The day is breathless. Tiny green buds on the windward side of a stark Stemmadenia unfurl quaking, tender leaves. Dogs lounge in the morning sun while horses and cattle graze languorously in neighboring fields. Cardinals whistle and trill while doves bob in mating ritual on high tension wires. It is uncommonly quiet in North Kohala, an acrid volcanic haze tingeing a normally bright blue horizon to dull grey. Day-long sneezing jags and aching lungs mark the passing of yet another Kona front, but Nature seems not to take affront. When stalled tradewinds fail to strip moisture from the soil, grasses soak in dew, palpable right down to roots.

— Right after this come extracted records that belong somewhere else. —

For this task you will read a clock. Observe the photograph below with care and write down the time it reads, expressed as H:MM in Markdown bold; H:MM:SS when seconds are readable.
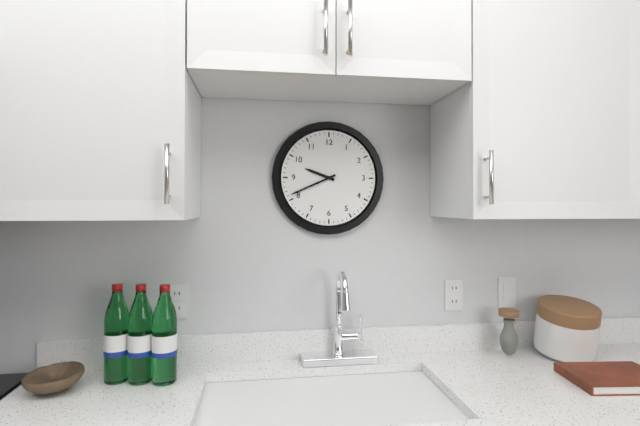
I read **9:41**
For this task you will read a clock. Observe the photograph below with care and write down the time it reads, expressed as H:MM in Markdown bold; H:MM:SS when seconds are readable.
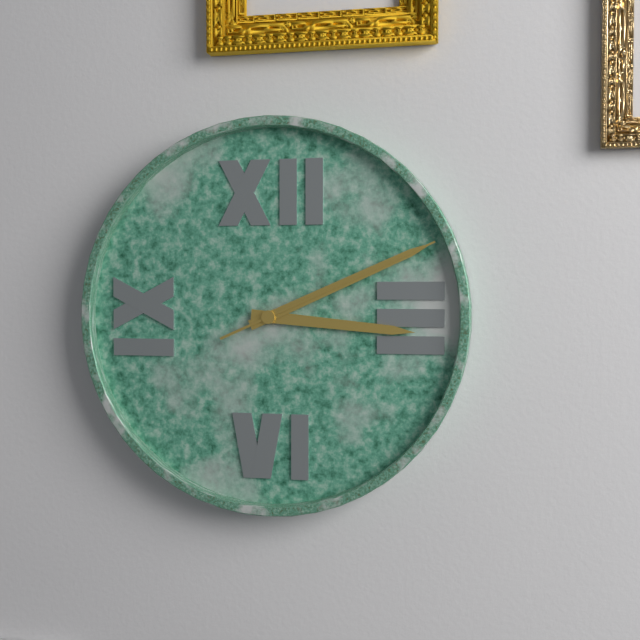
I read **3:11:11**
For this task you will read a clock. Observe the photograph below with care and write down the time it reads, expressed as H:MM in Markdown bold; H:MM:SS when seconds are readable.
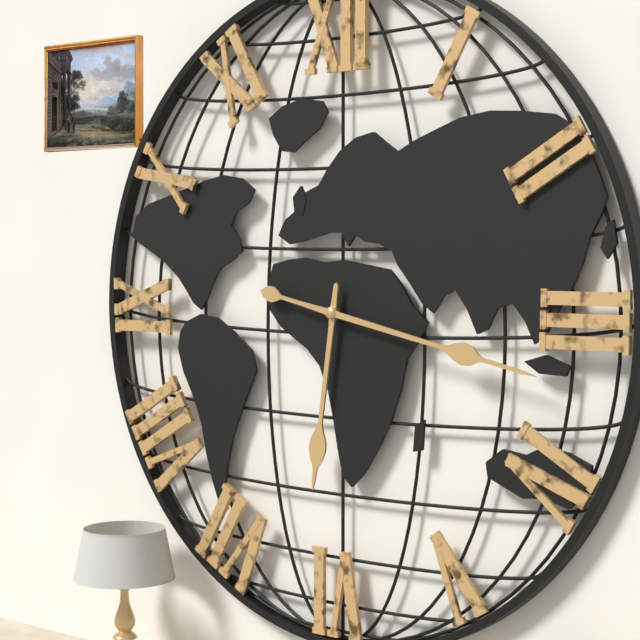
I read **6:17**
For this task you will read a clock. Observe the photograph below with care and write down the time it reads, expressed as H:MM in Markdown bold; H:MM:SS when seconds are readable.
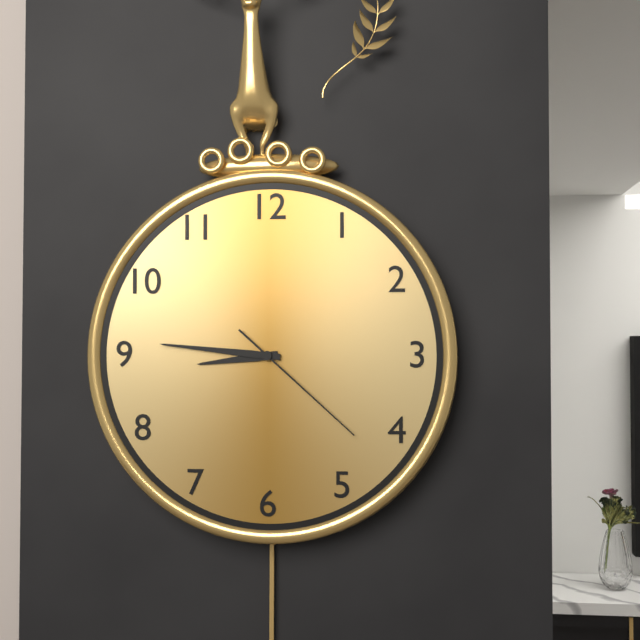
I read **8:46:22**
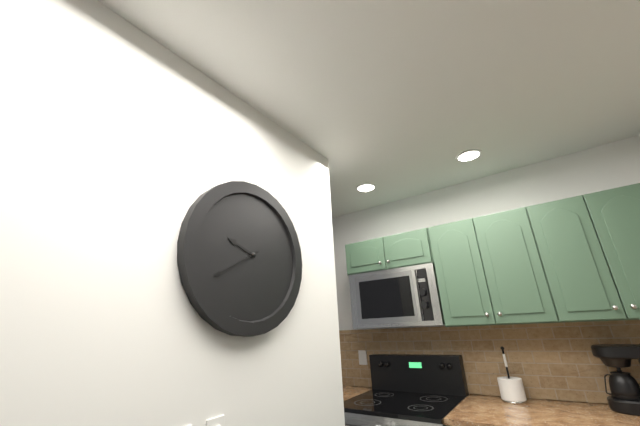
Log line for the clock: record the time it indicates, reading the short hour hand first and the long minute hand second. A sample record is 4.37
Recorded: 9.40
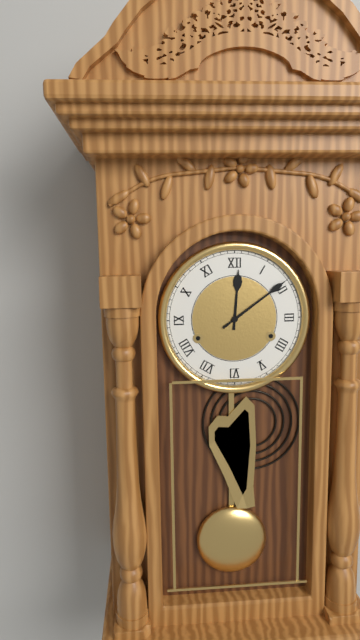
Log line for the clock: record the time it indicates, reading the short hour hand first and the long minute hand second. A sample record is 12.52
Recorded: 12.09
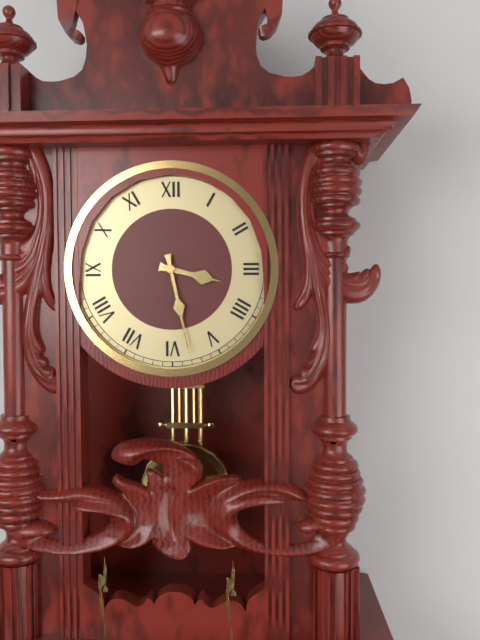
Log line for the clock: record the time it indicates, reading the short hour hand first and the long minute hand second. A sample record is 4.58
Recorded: 3.28
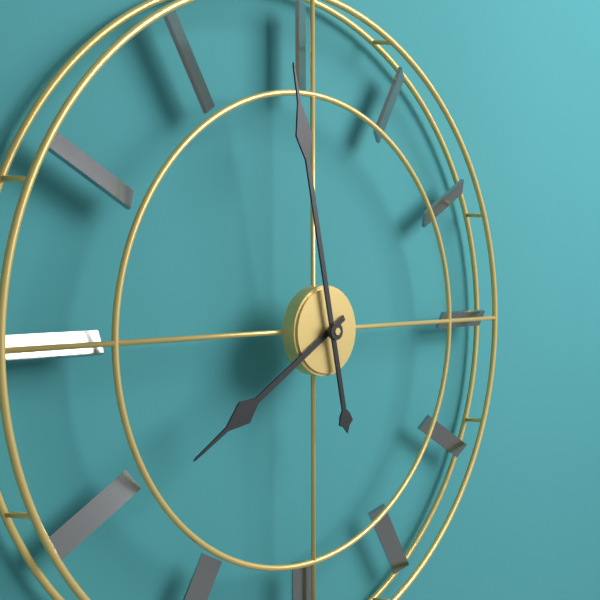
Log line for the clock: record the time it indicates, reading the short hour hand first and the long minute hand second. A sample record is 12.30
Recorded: 7.58
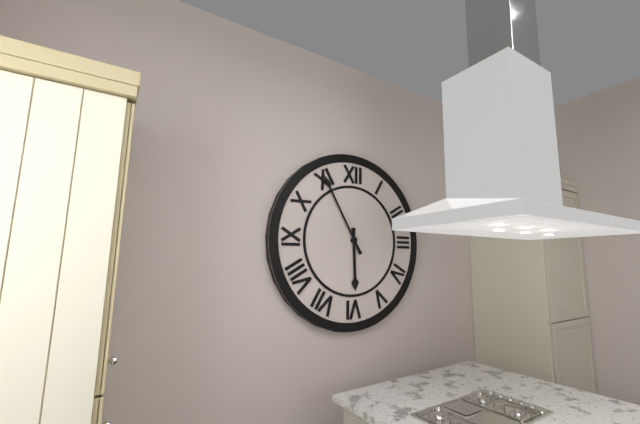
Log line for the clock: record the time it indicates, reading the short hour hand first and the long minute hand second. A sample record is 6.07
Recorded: 5.55
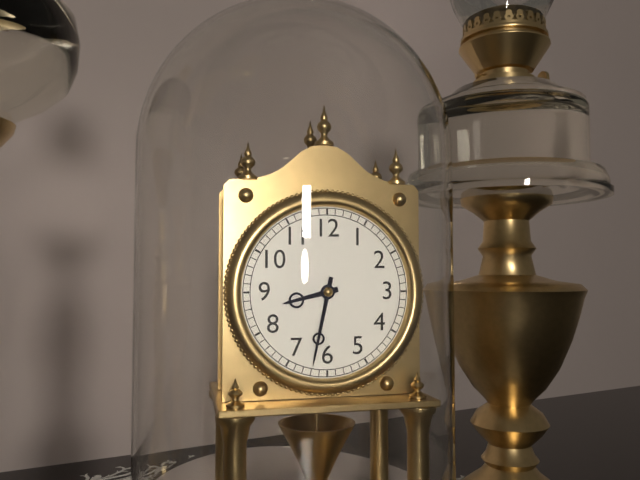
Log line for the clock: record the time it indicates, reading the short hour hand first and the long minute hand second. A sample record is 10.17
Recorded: 8.32
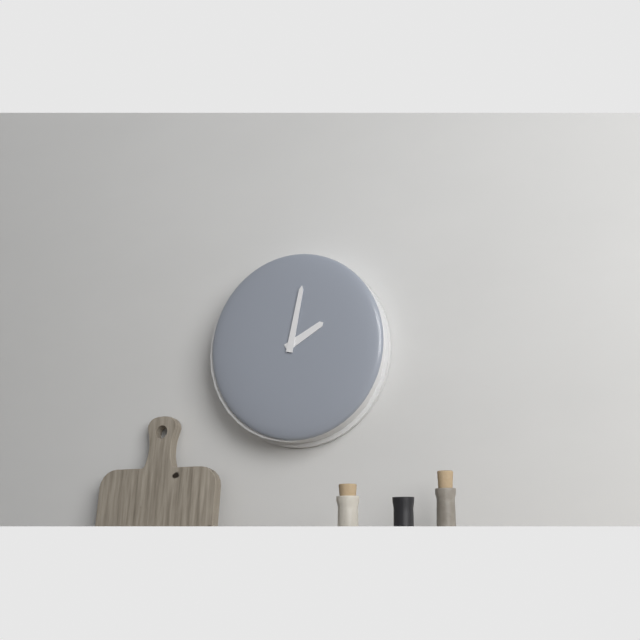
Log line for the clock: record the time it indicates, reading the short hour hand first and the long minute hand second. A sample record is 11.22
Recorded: 2.02
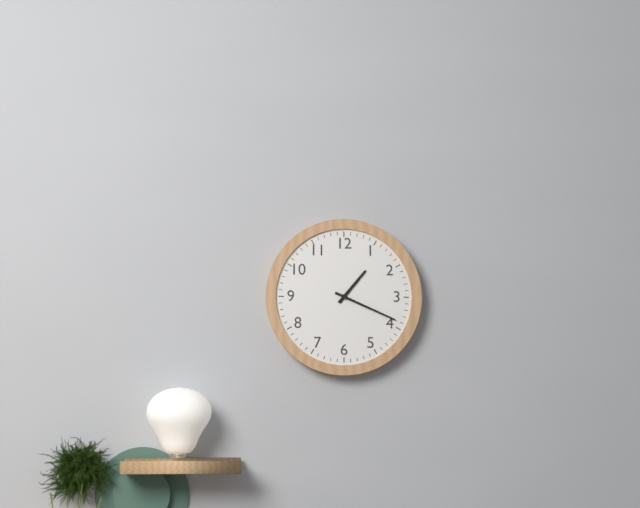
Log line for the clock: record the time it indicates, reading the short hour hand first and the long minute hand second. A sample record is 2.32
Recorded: 1.19
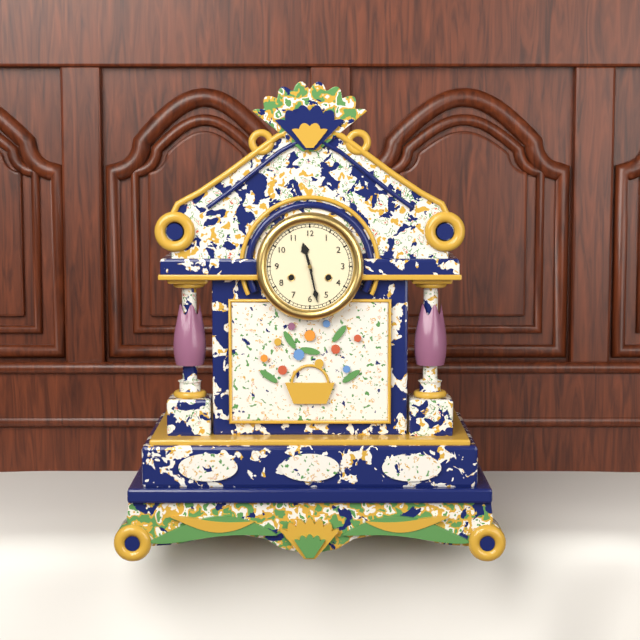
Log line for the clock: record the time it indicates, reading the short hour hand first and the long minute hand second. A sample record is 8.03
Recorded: 11.28
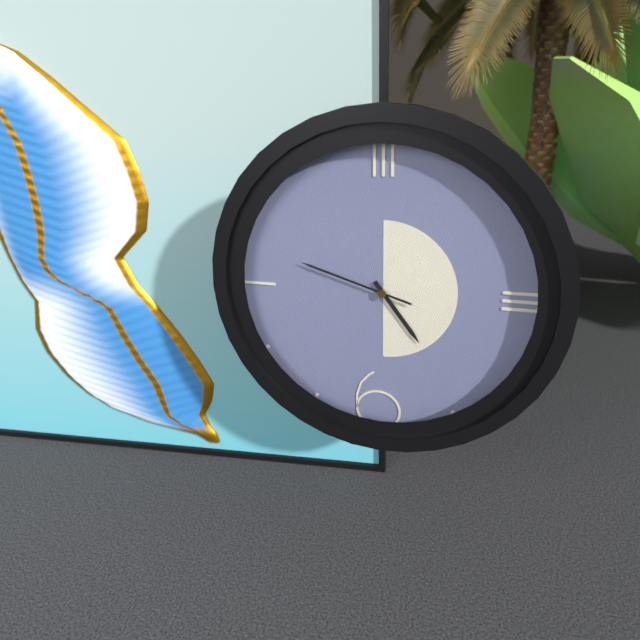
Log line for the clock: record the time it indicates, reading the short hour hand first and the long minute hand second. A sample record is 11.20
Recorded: 4.48
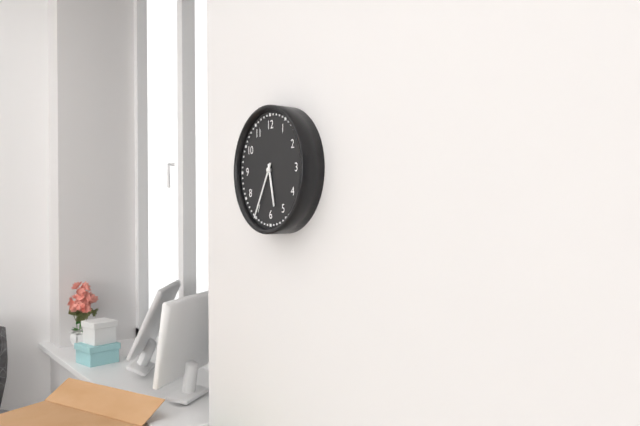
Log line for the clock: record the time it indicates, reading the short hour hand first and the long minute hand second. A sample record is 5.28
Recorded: 5.35
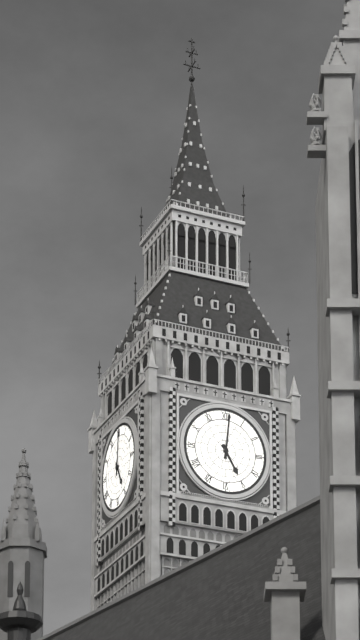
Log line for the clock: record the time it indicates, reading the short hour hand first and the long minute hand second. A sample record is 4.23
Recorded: 5.01
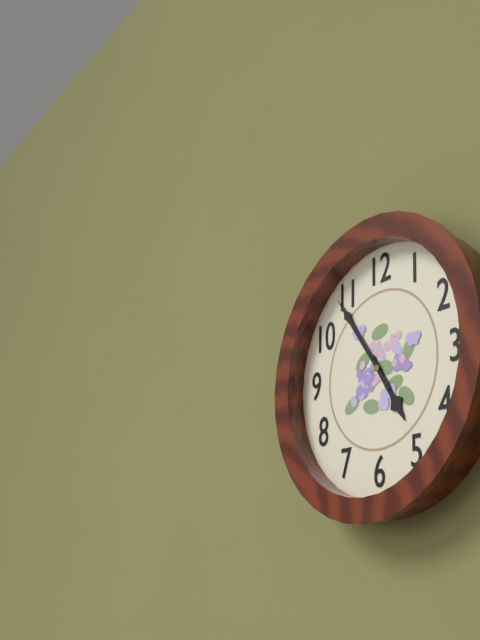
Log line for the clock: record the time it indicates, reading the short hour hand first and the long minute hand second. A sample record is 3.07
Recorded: 4.54
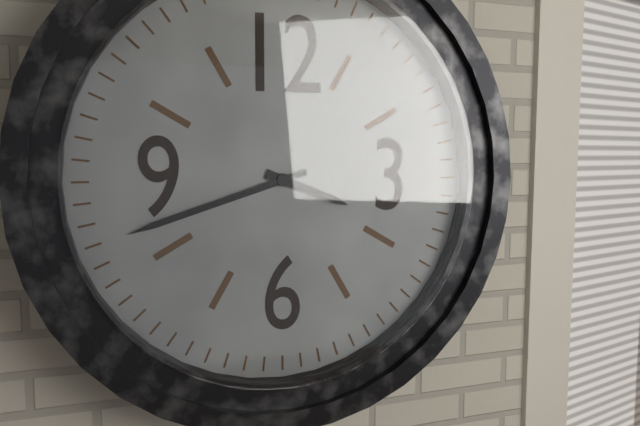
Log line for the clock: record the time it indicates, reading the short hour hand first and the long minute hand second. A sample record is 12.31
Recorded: 3.42
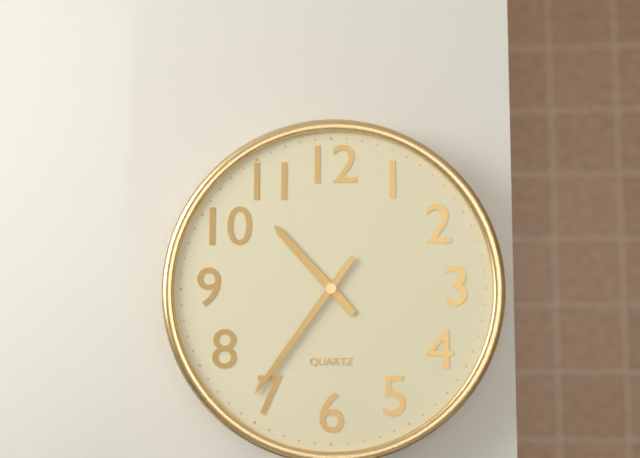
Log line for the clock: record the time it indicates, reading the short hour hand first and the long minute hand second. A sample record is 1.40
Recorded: 10.36
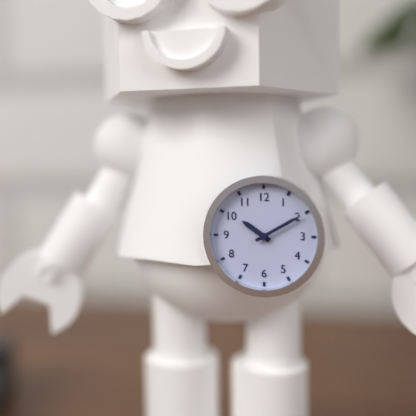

For all our winter precipitation, landscapes still thirst for water as long as trades are up. Knock these gusts back for a week or two and even without direct rainfall, shrubs, trees and grasses explode in growth and raging color. A stately mango maturing into its fourth season burgeons into rosy dreadlocks of flowers as it prepares to fruit in profusion. Pink grapefruit and Meyer lemon waft heady aromas. Delicate paklan blossoms saturate the night air while passionfruit weep from vines like goose-golden ova. Two acres of field grasses, untouched by blades for over six months now, are in need of weekly pruning. A normally tempestuous ocean lies flat and listless, save for humpbacks breaching and slapping offshore. Still the most striking feature is the absolute motionless air. The flat aching quiet.
Voices are gone – those normally careening on crosscurrents, whether human or netherworld. Vog seeps into the tiny folds of my aging brain; thoughts are difficult to form, physical movements are dull and laconic. Yet I remain a child of the earth, my body attuned to her heartbeat and pulse. Change is undeniably afoot, and after the flurry of the past few days, syncing myself with her rhythms allows me to pause and regroup, even as my sinuses rebel. I will know – as has happened time and again when the trades pick up – to make ready for whatever lies ahead. But for now I may lay down the inner yoke, only to shoulder it willingly once again when the time is ripe for harvest.